* _Directions_: Reproduce every record precisely, leaving no line out.
═══
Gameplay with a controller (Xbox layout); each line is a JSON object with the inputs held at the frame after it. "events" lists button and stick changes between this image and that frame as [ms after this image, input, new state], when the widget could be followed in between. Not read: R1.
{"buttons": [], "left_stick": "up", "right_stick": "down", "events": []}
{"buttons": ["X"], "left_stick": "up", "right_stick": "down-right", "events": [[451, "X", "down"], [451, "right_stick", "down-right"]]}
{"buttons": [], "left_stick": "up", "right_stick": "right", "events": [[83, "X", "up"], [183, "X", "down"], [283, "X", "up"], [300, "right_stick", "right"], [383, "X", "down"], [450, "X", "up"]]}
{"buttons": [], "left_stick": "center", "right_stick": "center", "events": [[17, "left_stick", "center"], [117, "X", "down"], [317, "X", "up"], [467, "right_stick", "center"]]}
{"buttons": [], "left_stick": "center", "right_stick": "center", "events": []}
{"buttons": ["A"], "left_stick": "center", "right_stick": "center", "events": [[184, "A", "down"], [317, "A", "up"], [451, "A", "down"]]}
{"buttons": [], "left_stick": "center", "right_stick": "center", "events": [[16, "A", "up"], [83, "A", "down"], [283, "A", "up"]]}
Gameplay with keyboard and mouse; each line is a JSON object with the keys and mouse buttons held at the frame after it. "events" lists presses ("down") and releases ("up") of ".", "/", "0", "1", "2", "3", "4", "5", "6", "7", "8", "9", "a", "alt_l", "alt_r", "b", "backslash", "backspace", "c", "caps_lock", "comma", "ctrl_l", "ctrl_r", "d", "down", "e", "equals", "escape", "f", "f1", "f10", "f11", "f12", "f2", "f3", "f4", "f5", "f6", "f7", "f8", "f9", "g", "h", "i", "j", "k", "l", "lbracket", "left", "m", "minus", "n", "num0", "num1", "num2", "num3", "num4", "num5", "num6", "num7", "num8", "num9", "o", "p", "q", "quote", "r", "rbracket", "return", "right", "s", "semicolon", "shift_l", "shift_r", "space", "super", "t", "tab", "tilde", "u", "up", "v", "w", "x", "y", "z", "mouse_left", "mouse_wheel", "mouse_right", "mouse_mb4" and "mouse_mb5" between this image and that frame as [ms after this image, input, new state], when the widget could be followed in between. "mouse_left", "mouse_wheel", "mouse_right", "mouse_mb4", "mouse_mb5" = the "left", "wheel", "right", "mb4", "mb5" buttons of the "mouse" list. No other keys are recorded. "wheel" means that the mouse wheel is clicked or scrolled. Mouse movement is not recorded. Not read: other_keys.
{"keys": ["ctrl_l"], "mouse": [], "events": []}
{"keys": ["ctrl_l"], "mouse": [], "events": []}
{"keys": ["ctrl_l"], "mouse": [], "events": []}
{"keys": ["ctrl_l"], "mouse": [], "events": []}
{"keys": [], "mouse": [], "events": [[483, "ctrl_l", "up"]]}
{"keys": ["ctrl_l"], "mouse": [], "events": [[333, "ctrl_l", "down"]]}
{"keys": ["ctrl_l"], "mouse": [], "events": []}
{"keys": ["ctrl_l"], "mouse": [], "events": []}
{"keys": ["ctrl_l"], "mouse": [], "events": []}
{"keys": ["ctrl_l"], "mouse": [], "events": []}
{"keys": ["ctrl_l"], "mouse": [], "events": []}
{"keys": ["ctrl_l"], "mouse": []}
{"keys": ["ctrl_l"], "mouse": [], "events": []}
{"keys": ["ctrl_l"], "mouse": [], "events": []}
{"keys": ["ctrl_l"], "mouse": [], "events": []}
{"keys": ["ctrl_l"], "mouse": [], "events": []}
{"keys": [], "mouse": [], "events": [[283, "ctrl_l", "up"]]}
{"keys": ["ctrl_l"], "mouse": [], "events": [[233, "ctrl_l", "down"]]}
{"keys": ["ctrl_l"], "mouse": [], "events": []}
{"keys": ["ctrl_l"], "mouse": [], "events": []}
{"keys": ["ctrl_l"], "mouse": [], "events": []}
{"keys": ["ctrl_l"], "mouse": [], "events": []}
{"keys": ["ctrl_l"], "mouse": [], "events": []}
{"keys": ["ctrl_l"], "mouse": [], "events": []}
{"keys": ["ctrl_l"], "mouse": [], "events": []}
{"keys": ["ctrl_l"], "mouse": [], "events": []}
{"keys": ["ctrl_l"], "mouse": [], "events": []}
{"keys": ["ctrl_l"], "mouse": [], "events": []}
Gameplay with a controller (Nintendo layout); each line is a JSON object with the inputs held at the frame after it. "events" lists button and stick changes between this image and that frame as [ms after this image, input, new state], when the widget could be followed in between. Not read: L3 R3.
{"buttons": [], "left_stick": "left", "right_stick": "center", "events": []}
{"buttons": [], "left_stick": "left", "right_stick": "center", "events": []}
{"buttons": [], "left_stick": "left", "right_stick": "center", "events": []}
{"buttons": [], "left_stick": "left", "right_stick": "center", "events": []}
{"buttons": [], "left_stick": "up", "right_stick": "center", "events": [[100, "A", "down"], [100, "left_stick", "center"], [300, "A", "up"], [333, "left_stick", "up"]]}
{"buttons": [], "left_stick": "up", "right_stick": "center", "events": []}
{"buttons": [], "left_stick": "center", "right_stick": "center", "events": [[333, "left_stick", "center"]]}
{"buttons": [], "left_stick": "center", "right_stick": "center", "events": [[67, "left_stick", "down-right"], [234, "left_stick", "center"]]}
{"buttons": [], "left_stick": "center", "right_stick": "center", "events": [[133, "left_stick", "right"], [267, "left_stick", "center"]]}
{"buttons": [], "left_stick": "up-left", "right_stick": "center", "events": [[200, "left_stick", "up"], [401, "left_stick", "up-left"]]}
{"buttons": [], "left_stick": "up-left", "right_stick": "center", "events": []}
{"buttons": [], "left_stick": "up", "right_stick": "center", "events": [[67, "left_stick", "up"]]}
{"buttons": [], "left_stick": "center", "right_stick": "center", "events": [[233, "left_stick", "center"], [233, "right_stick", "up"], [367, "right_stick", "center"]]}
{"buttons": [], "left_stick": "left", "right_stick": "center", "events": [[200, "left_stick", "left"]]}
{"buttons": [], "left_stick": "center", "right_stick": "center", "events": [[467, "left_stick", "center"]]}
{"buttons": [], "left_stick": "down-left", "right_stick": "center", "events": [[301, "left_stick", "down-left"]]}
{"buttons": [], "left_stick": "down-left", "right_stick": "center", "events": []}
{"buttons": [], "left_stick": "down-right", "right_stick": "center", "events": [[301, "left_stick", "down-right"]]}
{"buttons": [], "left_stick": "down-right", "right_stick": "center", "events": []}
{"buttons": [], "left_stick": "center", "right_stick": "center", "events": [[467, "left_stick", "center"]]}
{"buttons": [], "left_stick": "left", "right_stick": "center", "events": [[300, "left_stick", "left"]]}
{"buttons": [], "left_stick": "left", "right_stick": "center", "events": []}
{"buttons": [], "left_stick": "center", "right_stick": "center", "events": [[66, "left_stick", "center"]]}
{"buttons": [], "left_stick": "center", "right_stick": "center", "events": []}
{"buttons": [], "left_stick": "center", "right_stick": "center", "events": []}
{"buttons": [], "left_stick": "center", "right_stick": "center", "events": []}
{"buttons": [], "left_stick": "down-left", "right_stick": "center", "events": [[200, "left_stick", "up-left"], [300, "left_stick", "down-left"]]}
═══
* _Output for this task_:
Gameplay with a controller (Xbox layout); each line is a JSON object with the inputs held at the frame after it. "events" lists button and stick changes between this image and that frame as [ms after this image, input, new state], when the widget could be followed in between. Not read: R1.
{"buttons": [], "left_stick": "up", "right_stick": "down", "events": []}
{"buttons": ["X"], "left_stick": "up", "right_stick": "down-right", "events": [[451, "X", "down"], [451, "right_stick", "down-right"]]}
{"buttons": [], "left_stick": "up", "right_stick": "right", "events": [[83, "X", "up"], [183, "X", "down"], [283, "X", "up"], [300, "right_stick", "right"], [383, "X", "down"], [450, "X", "up"]]}
{"buttons": [], "left_stick": "center", "right_stick": "center", "events": [[17, "left_stick", "center"], [117, "X", "down"], [317, "X", "up"], [467, "right_stick", "center"]]}
{"buttons": [], "left_stick": "center", "right_stick": "center", "events": []}
{"buttons": ["A"], "left_stick": "center", "right_stick": "center", "events": [[184, "A", "down"], [317, "A", "up"], [451, "A", "down"]]}
{"buttons": [], "left_stick": "center", "right_stick": "center", "events": [[16, "A", "up"], [83, "A", "down"], [283, "A", "up"]]}
Gameplay with keyboard and mouse; each line is a JSON object with the keys and mouse buttons held at the frame after it. "events" lists presses ("down") and releases ("up") of ".", "/", "0", "1", "2", "3", "4", "5", "6", "7", "8", "9", "a", "alt_l", "alt_r", "b", "backslash", "backspace", "c", "caps_lock", "comma", "ctrl_l", "ctrl_r", "d", "down", "e", "equals", "escape", "f", "f1", "f10", "f11", "f12", "f2", "f3", "f4", "f5", "f6", "f7", "f8", "f9", "g", "h", "i", "j", "k", "l", "lbracket", "left", "m", "minus", "n", "num0", "num1", "num2", "num3", "num4", "num5", "num6", "num7", "num8", "num9", "o", "p", "q", "quote", "r", "rbracket", "return", "right", "s", "semicolon", "shift_l", "shift_r", "space", "super", "t", "tab", "tilde", "u", "up", "v", "w", "x", "y", "z", "mouse_left", "mouse_wheel", "mouse_right", "mouse_mb4" and "mouse_mb5" between this image and that frame as [ms after this image, input, new state], when the widget could be followed in between. "mouse_left", "mouse_wheel", "mouse_right", "mouse_mb4", "mouse_mb5" = the "left", "wheel", "right", "mb4", "mb5" buttons of the "mouse" list. No other keys are recorded. "wheel" means that the mouse wheel is clicked or scrolled. Mouse movement is not recorded. Not read: other_keys.
{"keys": ["ctrl_l"], "mouse": [], "events": []}
{"keys": ["ctrl_l"], "mouse": [], "events": []}
{"keys": ["ctrl_l"], "mouse": [], "events": []}
{"keys": ["ctrl_l"], "mouse": [], "events": []}
{"keys": [], "mouse": [], "events": [[483, "ctrl_l", "up"]]}
{"keys": ["ctrl_l"], "mouse": [], "events": [[333, "ctrl_l", "down"]]}
{"keys": ["ctrl_l"], "mouse": [], "events": []}
{"keys": ["ctrl_l"], "mouse": [], "events": []}
{"keys": ["ctrl_l"], "mouse": [], "events": []}
{"keys": ["ctrl_l"], "mouse": [], "events": []}
{"keys": ["ctrl_l"], "mouse": [], "events": []}
{"keys": ["ctrl_l"], "mouse": []}
{"keys": ["ctrl_l"], "mouse": [], "events": []}
{"keys": ["ctrl_l"], "mouse": [], "events": []}
{"keys": ["ctrl_l"], "mouse": [], "events": []}
{"keys": ["ctrl_l"], "mouse": [], "events": []}
{"keys": [], "mouse": [], "events": [[283, "ctrl_l", "up"]]}
{"keys": ["ctrl_l"], "mouse": [], "events": [[233, "ctrl_l", "down"]]}
{"keys": ["ctrl_l"], "mouse": [], "events": []}
{"keys": ["ctrl_l"], "mouse": [], "events": []}
{"keys": ["ctrl_l"], "mouse": [], "events": []}
{"keys": ["ctrl_l"], "mouse": [], "events": []}
{"keys": ["ctrl_l"], "mouse": [], "events": []}
{"keys": ["ctrl_l"], "mouse": [], "events": []}
{"keys": ["ctrl_l"], "mouse": [], "events": []}
{"keys": ["ctrl_l"], "mouse": [], "events": []}
{"keys": ["ctrl_l"], "mouse": [], "events": []}
{"keys": ["ctrl_l"], "mouse": [], "events": []}
Gameplay with a controller (Nintendo layout); each line is a JSON object with the inputs held at the frame after it. "events" lists button and stick changes between this image and that frame as [ms after this image, input, new state], when the widget could be followed in between. Not read: L3 R3.
{"buttons": [], "left_stick": "left", "right_stick": "center", "events": []}
{"buttons": [], "left_stick": "left", "right_stick": "center", "events": []}
{"buttons": [], "left_stick": "left", "right_stick": "center", "events": []}
{"buttons": [], "left_stick": "left", "right_stick": "center", "events": []}
{"buttons": [], "left_stick": "up", "right_stick": "center", "events": [[100, "A", "down"], [100, "left_stick", "center"], [300, "A", "up"], [333, "left_stick", "up"]]}
{"buttons": [], "left_stick": "up", "right_stick": "center", "events": []}
{"buttons": [], "left_stick": "center", "right_stick": "center", "events": [[333, "left_stick", "center"]]}
{"buttons": [], "left_stick": "center", "right_stick": "center", "events": [[67, "left_stick", "down-right"], [234, "left_stick", "center"]]}
{"buttons": [], "left_stick": "center", "right_stick": "center", "events": [[133, "left_stick", "right"], [267, "left_stick", "center"]]}
{"buttons": [], "left_stick": "up-left", "right_stick": "center", "events": [[200, "left_stick", "up"], [401, "left_stick", "up-left"]]}
{"buttons": [], "left_stick": "up-left", "right_stick": "center", "events": []}
{"buttons": [], "left_stick": "up", "right_stick": "center", "events": [[67, "left_stick", "up"]]}
{"buttons": [], "left_stick": "center", "right_stick": "center", "events": [[233, "left_stick", "center"], [233, "right_stick", "up"], [367, "right_stick", "center"]]}
{"buttons": [], "left_stick": "left", "right_stick": "center", "events": [[200, "left_stick", "left"]]}
{"buttons": [], "left_stick": "center", "right_stick": "center", "events": [[467, "left_stick", "center"]]}
{"buttons": [], "left_stick": "down-left", "right_stick": "center", "events": [[301, "left_stick", "down-left"]]}
{"buttons": [], "left_stick": "down-left", "right_stick": "center", "events": []}
{"buttons": [], "left_stick": "down-right", "right_stick": "center", "events": [[301, "left_stick", "down-right"]]}
{"buttons": [], "left_stick": "down-right", "right_stick": "center", "events": []}
{"buttons": [], "left_stick": "center", "right_stick": "center", "events": [[467, "left_stick", "center"]]}
{"buttons": [], "left_stick": "left", "right_stick": "center", "events": [[300, "left_stick", "left"]]}
{"buttons": [], "left_stick": "left", "right_stick": "center", "events": []}
{"buttons": [], "left_stick": "center", "right_stick": "center", "events": [[66, "left_stick", "center"]]}
{"buttons": [], "left_stick": "center", "right_stick": "center", "events": []}
{"buttons": [], "left_stick": "center", "right_stick": "center", "events": []}
{"buttons": [], "left_stick": "center", "right_stick": "center", "events": []}
{"buttons": [], "left_stick": "down-left", "right_stick": "center", "events": [[200, "left_stick", "up-left"], [300, "left_stick", "down-left"]]}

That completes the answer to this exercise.